KÜLTÜR ARAŞTIRMALARI DERGİSİ, sa.28, ss.1-29, 2026 (Hakemli Dergi)

Özet

This study scrutinizes Andrew Marvell’s preoccupation with the entanglement and interdependence of oppositions in “The Mower against Gardens” and “A Dialogue between the Soul and Body”. Exploring the motif of “forbidden mixtures” as a key point of intersection between early modern metaphysical poetry and new materialism, the article interrogates how Marvell negotiates tensions between nature and culture, body and soul, purity and artifice, demonstrating that oppositions are neither absolute nor mutually exclusive.

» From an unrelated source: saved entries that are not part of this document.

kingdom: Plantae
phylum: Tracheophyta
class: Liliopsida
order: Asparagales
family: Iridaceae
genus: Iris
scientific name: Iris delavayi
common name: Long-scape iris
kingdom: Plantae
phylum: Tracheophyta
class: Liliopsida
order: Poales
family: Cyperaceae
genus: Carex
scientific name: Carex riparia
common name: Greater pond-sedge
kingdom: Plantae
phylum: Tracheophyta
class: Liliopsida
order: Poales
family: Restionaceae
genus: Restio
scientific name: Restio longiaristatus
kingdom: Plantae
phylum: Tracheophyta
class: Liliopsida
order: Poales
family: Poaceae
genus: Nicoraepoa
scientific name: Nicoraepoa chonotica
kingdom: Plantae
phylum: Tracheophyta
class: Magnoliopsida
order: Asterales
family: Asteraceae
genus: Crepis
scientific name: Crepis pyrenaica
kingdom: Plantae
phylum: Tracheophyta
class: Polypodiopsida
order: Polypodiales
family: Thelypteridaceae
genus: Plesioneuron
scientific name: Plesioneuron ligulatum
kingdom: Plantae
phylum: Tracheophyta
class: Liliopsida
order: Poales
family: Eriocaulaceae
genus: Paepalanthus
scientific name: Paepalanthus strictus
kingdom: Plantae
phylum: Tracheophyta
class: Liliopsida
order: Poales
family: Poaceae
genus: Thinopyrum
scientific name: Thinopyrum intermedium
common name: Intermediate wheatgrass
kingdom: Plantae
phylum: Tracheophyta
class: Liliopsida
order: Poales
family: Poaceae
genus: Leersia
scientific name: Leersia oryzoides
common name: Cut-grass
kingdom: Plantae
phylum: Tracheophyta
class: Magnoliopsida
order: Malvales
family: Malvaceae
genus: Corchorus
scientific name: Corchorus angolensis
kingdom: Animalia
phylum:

In “The Mower against Gardens”, the mower’s resistance to human intervention in the God-given natural world underscores the ethical, aesthetic, and ontological consequences of conflating artifice with nature. In “A Dialogue between the Soul and Body”, the soul’s lamentation and its embodied articulation reveal a dialogic interdependence with the body, destabilizing rigid spiritual-material dichotomies. The article situates these poems within the intellectual, theological, and philosophical currents of the 17th century, and argues that Marvell’s metaphysical strategies articulate a relational ontology in which such notions as co-dependence, mediation, and flux govern the dynamics of existence. Hence, the study broadens the perspective of traditional interpretations of Marvell’s metaphysical poetry, positions Marvell as a poet whose metaphysical imagination envisions opposites not as fixed hierarchies but as interpenetrating forces, offering nuanced insight into the ethical and ontological stakes of early modern conceptions of nature, culture, and the self.